WHAT YOU ARE ASKED TO DO
All that is wanted is the exact text of the lines below from the one with "Les chiens ont-ils" through the one with "Labthink兰光一直致力于通过包装检测技术提升和尖端检测仪", inclusive, minus any pictures.

INFORMATION START

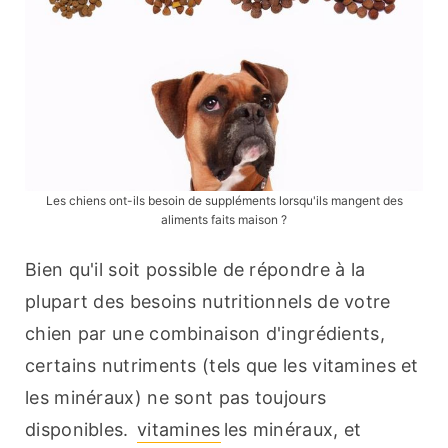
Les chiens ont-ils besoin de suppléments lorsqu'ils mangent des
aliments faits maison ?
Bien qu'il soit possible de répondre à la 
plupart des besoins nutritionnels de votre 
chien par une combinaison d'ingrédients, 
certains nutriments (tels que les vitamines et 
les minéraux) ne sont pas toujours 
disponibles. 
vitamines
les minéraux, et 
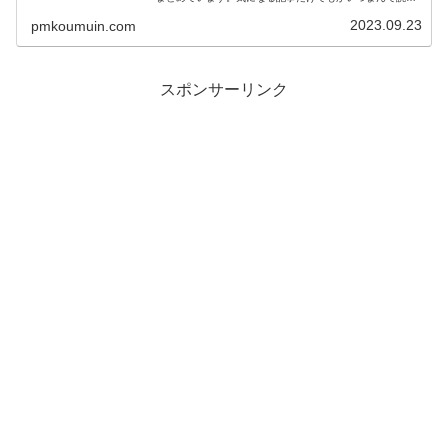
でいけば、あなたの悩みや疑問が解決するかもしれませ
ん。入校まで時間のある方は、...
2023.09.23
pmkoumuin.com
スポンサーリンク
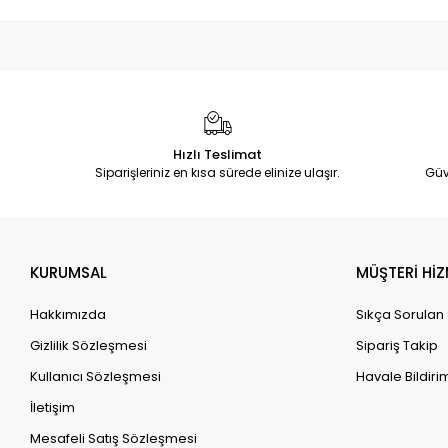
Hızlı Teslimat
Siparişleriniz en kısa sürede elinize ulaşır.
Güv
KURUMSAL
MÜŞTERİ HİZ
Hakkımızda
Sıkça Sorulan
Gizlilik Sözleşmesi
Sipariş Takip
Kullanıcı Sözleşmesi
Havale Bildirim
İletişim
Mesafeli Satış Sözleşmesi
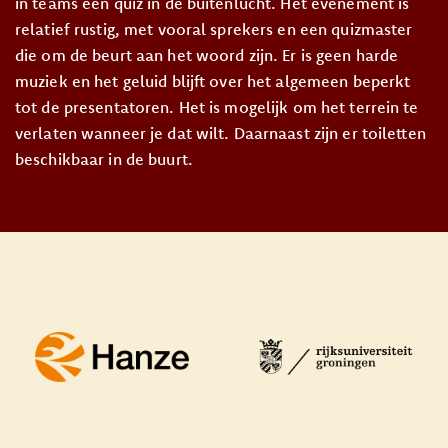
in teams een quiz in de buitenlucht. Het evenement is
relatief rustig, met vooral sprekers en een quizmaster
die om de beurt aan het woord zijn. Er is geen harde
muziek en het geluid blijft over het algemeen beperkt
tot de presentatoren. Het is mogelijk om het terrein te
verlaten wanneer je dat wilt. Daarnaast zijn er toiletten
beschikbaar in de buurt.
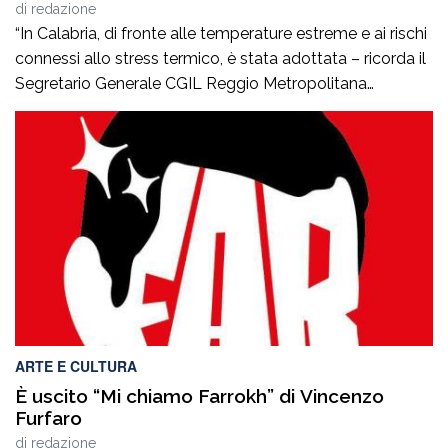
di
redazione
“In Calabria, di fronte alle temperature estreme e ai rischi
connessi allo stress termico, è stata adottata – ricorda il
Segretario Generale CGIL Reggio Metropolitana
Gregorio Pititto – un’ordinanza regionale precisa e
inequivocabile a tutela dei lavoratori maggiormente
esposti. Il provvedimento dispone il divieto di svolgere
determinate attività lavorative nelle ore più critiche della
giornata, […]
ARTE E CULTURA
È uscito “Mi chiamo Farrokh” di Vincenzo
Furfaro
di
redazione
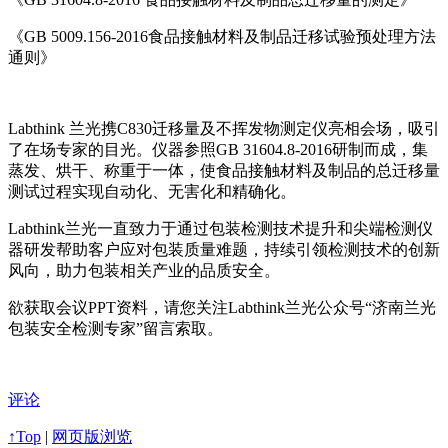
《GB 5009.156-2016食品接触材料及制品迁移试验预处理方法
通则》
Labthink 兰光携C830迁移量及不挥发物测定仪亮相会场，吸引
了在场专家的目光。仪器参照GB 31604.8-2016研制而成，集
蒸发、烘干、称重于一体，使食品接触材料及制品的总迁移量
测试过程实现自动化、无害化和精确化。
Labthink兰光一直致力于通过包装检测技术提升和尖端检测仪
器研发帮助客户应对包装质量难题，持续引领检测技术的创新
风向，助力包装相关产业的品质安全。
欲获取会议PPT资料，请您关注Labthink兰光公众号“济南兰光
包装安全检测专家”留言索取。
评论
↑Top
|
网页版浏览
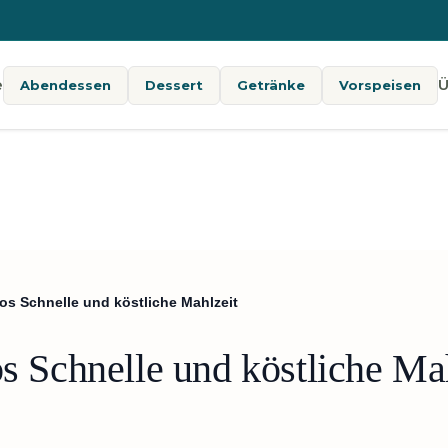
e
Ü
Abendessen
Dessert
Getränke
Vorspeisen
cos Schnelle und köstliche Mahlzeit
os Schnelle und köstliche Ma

INFORMATION END
INFORMATION START

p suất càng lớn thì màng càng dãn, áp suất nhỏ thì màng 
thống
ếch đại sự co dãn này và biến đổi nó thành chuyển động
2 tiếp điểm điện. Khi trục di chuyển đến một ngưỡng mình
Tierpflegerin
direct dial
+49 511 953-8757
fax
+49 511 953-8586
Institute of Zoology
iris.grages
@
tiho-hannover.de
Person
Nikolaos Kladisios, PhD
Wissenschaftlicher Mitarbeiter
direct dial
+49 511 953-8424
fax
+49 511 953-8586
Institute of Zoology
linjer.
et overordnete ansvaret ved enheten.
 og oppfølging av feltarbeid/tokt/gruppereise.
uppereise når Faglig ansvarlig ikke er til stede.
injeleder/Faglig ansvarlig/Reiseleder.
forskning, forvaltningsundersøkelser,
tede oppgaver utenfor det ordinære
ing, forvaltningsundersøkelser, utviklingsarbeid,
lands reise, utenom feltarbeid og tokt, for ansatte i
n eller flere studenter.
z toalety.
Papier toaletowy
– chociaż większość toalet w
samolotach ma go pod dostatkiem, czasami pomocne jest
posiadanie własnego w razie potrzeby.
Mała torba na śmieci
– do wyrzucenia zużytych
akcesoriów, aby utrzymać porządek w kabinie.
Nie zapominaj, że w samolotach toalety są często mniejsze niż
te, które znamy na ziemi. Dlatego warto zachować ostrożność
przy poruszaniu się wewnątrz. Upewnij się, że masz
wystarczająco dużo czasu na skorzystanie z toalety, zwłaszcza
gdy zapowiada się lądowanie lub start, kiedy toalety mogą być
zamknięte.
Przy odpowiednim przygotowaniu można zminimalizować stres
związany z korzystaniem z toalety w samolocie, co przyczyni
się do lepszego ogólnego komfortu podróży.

INFORMATION END

TASK RESULT
Les chiens ont-ils besoin de suppléments lorsqu'ils mangent des
aliments faits maison ?
Bien qu'il soit possible de répondre à la 
plupart des besoins nutritionnels de votre 
chien par une combinaison d'ingrédients, 
certains nutriments (tels que les vitamines et 
les minéraux) ne sont pas toujours 
disponibles. 
vitamines
les minéraux, et 
でいけば、あなたの悩みや疑問が解決するかもしれませ
ん。入校まで時間のある方は、...
2023.09.23
pmkoumuin.com
スポンサーリンク
Hızlı Teslimat
Siparişleriniz en kısa sürede elinize ulaşır.
Güv
KURUMSAL
MÜŞTERİ HİZ
Hakkımızda
Sıkça Sorulan
Gizlilik Sözleşmesi
Sipariş Takip
Kullanıcı Sözleşmesi
Havale Bildirim
İletişim
Mesafeli Satış Sözleşmesi
in teams een quiz in de buitenlucht. Het evenement is
relatief rustig, met vooral sprekers en een quizmaster
die om de beurt aan het woord zijn. Er is geen harde
muziek en het geluid blijft over het algemeen beperkt
tot de presentatoren. Het is mogelijk om het terrein te
verlaten wanneer je dat wilt. Daarnaast zijn er toiletten
beschikbaar in de buurt.
di
redazione
“In Calabria, di fronte alle temperature estreme e ai rischi
connessi allo stress termico, è stata adottata – ricorda il
Segretario Generale CGIL Reggio Metropolitana
Gregorio Pititto – un’ordinanza regionale precisa e
inequivocabile a tutela dei lavoratori maggiormente
esposti. Il provvedimento dispone il divieto di svolgere
determinate attività lavorative nelle ore più critiche della
giornata, […]
ARTE E CULTURA
È uscito “Mi chiamo Farrokh” di Vincenzo
Furfaro
di
redazione
《GB 5009.156-2016食品接触材料及制品迁移试验预处理方法
通则》
Labthink 兰光携C830迁移量及不挥发物测定仪亮相会场，吸引
了在场专家的目光。仪器参照GB 31604.8-2016研制而成，集
蒸发、烘干、称重于一体，使食品接触材料及制品的总迁移量
测试过程实现自动化、无害化和精确化。
Labthink兰光一直致力于通过包装检测技术提升和尖端检测仪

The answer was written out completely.